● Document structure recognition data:
Segment Open

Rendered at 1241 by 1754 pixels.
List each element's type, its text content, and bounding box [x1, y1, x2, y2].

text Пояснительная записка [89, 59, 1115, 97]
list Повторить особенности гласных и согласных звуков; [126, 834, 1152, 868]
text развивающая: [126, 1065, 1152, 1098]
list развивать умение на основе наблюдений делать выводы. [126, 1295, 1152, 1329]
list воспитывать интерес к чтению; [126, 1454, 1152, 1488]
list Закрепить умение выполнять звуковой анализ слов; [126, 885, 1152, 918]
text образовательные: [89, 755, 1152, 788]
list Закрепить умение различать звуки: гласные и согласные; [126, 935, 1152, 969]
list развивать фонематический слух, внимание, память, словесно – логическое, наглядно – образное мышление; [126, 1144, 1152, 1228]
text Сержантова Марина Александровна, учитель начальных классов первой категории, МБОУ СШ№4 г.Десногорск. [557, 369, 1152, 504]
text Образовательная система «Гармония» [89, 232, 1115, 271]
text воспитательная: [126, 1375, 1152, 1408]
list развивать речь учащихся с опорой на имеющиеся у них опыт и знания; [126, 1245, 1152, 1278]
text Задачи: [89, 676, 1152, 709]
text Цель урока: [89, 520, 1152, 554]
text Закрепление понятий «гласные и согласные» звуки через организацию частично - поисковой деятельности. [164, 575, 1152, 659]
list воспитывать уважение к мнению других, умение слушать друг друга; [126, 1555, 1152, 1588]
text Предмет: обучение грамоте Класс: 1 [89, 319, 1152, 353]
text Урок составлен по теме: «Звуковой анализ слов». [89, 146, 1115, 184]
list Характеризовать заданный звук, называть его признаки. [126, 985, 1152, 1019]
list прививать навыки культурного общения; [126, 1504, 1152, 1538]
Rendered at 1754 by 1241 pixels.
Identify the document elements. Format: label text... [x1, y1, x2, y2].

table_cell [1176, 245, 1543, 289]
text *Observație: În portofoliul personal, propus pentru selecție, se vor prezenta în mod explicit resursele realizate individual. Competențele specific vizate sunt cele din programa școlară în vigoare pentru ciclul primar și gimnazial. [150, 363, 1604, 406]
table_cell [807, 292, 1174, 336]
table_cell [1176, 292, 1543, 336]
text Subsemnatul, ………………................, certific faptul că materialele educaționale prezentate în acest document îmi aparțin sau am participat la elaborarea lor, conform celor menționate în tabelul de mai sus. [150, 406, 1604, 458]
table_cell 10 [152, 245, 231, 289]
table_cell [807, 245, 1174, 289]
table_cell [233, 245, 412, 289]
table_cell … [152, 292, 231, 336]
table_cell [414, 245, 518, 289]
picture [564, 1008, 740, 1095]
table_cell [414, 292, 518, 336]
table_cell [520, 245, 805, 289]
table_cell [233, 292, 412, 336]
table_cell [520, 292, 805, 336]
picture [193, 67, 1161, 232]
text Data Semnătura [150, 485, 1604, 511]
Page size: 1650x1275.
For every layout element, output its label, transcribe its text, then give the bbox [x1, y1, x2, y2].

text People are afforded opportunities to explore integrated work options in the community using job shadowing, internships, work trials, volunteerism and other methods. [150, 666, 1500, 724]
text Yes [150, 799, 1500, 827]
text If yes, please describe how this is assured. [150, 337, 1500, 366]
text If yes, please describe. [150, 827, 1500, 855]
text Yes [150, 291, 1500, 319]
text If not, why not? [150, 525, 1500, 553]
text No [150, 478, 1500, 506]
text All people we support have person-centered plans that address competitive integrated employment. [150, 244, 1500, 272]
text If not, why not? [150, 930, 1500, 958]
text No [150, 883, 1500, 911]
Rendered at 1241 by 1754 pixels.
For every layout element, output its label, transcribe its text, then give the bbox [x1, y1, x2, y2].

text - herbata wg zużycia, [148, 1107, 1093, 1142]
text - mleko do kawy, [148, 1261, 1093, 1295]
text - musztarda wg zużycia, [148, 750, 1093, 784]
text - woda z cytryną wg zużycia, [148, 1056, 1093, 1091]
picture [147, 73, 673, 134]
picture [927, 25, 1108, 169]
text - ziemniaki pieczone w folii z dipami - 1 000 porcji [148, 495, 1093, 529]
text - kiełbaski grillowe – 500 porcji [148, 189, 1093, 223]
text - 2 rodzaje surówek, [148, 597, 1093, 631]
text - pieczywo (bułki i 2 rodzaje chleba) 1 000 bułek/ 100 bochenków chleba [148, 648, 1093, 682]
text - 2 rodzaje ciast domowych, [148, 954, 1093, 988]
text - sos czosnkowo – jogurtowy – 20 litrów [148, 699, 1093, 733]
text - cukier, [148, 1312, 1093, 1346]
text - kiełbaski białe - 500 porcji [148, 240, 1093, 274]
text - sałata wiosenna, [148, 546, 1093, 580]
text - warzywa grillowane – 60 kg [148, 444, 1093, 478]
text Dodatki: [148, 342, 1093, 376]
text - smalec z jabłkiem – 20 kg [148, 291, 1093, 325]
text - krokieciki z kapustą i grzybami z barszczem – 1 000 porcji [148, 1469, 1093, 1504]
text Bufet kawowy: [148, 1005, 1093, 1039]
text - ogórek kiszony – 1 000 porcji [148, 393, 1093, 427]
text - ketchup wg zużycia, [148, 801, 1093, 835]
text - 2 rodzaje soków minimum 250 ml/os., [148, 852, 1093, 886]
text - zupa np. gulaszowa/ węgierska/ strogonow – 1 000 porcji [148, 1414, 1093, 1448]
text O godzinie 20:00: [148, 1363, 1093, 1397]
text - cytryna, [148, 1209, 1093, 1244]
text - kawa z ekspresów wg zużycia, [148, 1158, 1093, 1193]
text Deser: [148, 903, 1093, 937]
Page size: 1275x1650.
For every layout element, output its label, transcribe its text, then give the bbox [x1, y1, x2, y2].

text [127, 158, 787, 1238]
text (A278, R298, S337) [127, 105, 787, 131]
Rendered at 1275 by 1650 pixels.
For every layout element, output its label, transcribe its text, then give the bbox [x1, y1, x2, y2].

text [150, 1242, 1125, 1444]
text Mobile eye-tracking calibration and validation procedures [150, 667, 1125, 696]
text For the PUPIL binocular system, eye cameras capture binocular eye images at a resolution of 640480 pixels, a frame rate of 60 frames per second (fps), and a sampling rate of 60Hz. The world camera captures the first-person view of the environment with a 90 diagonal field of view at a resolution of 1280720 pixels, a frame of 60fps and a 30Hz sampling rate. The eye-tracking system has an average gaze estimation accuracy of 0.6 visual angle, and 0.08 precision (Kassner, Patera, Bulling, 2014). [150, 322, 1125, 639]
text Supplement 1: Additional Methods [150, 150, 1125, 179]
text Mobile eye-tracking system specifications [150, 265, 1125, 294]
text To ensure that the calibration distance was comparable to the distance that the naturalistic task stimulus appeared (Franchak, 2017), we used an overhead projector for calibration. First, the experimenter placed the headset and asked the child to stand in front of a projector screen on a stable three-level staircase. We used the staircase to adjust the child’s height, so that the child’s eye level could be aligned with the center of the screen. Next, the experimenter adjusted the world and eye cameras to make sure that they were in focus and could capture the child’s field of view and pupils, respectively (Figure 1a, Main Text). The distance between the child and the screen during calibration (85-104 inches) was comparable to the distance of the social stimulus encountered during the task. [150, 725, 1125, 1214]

Segment Closed

● The task:
Output the records exactly, including every line.

● Exercise response:
Rendered at 1241 by 1754 pixels.
List each element's type, its text content, and bounding box [x1, y1, x2, y2].

text Пояснительная записка [89, 59, 1115, 97]
list Повторить особенности гласных и согласных звуков; [126, 834, 1152, 868]
text развивающая: [126, 1065, 1152, 1098]
list развивать умение на основе наблюдений делать выводы. [126, 1295, 1152, 1329]
list воспитывать интерес к чтению; [126, 1454, 1152, 1488]
list Закрепить умение выполнять звуковой анализ слов; [126, 885, 1152, 918]
text образовательные: [89, 755, 1152, 788]
list Закрепить умение различать звуки: гласные и согласные; [126, 935, 1152, 969]
list развивать фонематический слух, внимание, память, словесно – логическое, наглядно – образное мышление; [126, 1144, 1152, 1228]
text Сержантова Марина Александровна, учитель начальных классов первой категории, МБОУ СШ№4 г.Десногорск. [557, 369, 1152, 504]
text Образовательная система «Гармония» [89, 232, 1115, 271]
text воспитательная: [126, 1375, 1152, 1408]
list развивать речь учащихся с опорой на имеющиеся у них опыт и знания; [126, 1245, 1152, 1278]
text Задачи: [89, 676, 1152, 709]
text Цель урока: [89, 520, 1152, 554]
text Закрепление понятий «гласные и согласные» звуки через организацию частично - поисковой деятельности. [164, 575, 1152, 659]
list воспитывать уважение к мнению других, умение слушать друг друга; [126, 1555, 1152, 1588]
text Предмет: обучение грамоте Класс: 1 [89, 319, 1152, 353]
text Урок составлен по теме: «Звуковой анализ слов». [89, 146, 1115, 184]
list Характеризовать заданный звук, называть его признаки. [126, 985, 1152, 1019]
list прививать навыки культурного общения; [126, 1504, 1152, 1538]
Rendered at 1754 by 1241 pixels.
Identify the document elements. Format: label text... [x1, y1, x2, y2].

table_cell [1176, 245, 1543, 289]
text *Observație: În portofoliul personal, propus pentru selecție, se vor prezenta în mod explicit resursele realizate individual. Competențele specific vizate sunt cele din programa școlară în vigoare pentru ciclul primar și gimnazial. [150, 363, 1604, 406]
table_cell [807, 292, 1174, 336]
table_cell [1176, 292, 1543, 336]
text Subsemnatul, ………………................, certific faptul că materialele educaționale prezentate în acest document îmi aparțin sau am participat la elaborarea lor, conform celor menționate în tabelul de mai sus. [150, 406, 1604, 458]
table_cell 10 [152, 245, 231, 289]
table_cell [807, 245, 1174, 289]
table_cell [233, 245, 412, 289]
table_cell … [152, 292, 231, 336]
table_cell [414, 245, 518, 289]
picture [564, 1008, 740, 1095]
table_cell [414, 292, 518, 336]
table_cell [520, 245, 805, 289]
table_cell [233, 292, 412, 336]
table_cell [520, 292, 805, 336]
picture [193, 67, 1161, 232]
text Data Semnătura [150, 485, 1604, 511]
Page size: 1650x1275.
For every layout element, output its label, transcribe its text, then give the bbox [x1, y1, x2, y2].

text People are afforded opportunities to explore integrated work options in the community using job shadowing, internships, work trials, volunteerism and other methods. [150, 666, 1500, 724]
text Yes [150, 799, 1500, 827]
text If yes, please describe how this is assured. [150, 337, 1500, 366]
text If yes, please describe. [150, 827, 1500, 855]
text Yes [150, 291, 1500, 319]
text If not, why not? [150, 525, 1500, 553]
text No [150, 478, 1500, 506]
text All people we support have person-centered plans that address competitive integrated employment. [150, 244, 1500, 272]
text If not, why not? [150, 930, 1500, 958]
text No [150, 883, 1500, 911]
Rendered at 1241 by 1754 pixels.
For every layout element, output its label, transcribe its text, then give the bbox [x1, y1, x2, y2].

text - herbata wg zużycia, [148, 1107, 1093, 1142]
text - mleko do kawy, [148, 1261, 1093, 1295]
text - musztarda wg zużycia, [148, 750, 1093, 784]
text - woda z cytryną wg zużycia, [148, 1056, 1093, 1091]
picture [147, 73, 673, 134]
picture [927, 25, 1108, 169]
text - ziemniaki pieczone w folii z dipami - 1 000 porcji [148, 495, 1093, 529]
text - kiełbaski grillowe – 500 porcji [148, 189, 1093, 223]
text - 2 rodzaje surówek, [148, 597, 1093, 631]
text - pieczywo (bułki i 2 rodzaje chleba) 1 000 bułek/ 100 bochenków chleba [148, 648, 1093, 682]
text - 2 rodzaje ciast domowych, [148, 954, 1093, 988]
text - sos czosnkowo – jogurtowy – 20 litrów [148, 699, 1093, 733]
text - cukier, [148, 1312, 1093, 1346]
text - kiełbaski białe - 500 porcji [148, 240, 1093, 274]
text - sałata wiosenna, [148, 546, 1093, 580]
text - warzywa grillowane – 60 kg [148, 444, 1093, 478]
text Dodatki: [148, 342, 1093, 376]
text - smalec z jabłkiem – 20 kg [148, 291, 1093, 325]
text - krokieciki z kapustą i grzybami z barszczem – 1 000 porcji [148, 1469, 1093, 1504]
text Bufet kawowy: [148, 1005, 1093, 1039]
text - ogórek kiszony – 1 000 porcji [148, 393, 1093, 427]
text - ketchup wg zużycia, [148, 801, 1093, 835]
text - 2 rodzaje soków minimum 250 ml/os., [148, 852, 1093, 886]
text - zupa np. gulaszowa/ węgierska/ strogonow – 1 000 porcji [148, 1414, 1093, 1448]
text O godzinie 20:00: [148, 1363, 1093, 1397]
text - cytryna, [148, 1209, 1093, 1244]
text - kawa z ekspresów wg zużycia, [148, 1158, 1093, 1193]
text Deser: [148, 903, 1093, 937]
Page size: 1275x1650.
For every layout element, output its label, transcribe its text, then give the bbox [x1, y1, x2, y2].

text [127, 158, 787, 1238]
text (A278, R298, S337) [127, 105, 787, 131]
Rendered at 1275 by 1650 pixels.
For every layout element, output its label, transcribe its text, then give the bbox [x1, y1, x2, y2].

text [150, 1242, 1125, 1444]
text Mobile eye-tracking calibration and validation procedures [150, 667, 1125, 696]
text For the PUPIL binocular system, eye cameras capture binocular eye images at a resolution of 640480 pixels, a frame rate of 60 frames per second (fps), and a sampling rate of 60Hz. The world camera captures the first-person view of the environment with a 90 diagonal field of view at a resolution of 1280720 pixels, a frame of 60fps and a 30Hz sampling rate. The eye-tracking system has an average gaze estimation accuracy of 0.6 visual angle, and 0.08 precision (Kassner, Patera, Bulling, 2014). [150, 322, 1125, 639]
text Supplement 1: Additional Methods [150, 150, 1125, 179]
text Mobile eye-tracking system specifications [150, 265, 1125, 294]
text To ensure that the calibration distance was comparable to the distance that the naturalistic task stimulus appeared (Franchak, 2017), we used an overhead projector for calibration. First, the experimenter placed the headset and asked the child to stand in front of a projector screen on a stable three-level staircase. We used the staircase to adjust the child’s height, so that the child’s eye level could be aligned with the center of the screen. Next, the experimenter adjusted the world and eye cameras to make sure that they were in focus and could capture the child’s field of view and pupils, respectively (Figure 1a, Main Text). The distance between the child and the screen during calibration (85-104 inches) was comparable to the distance of the social stimulus encountered during the task. [150, 725, 1125, 1214]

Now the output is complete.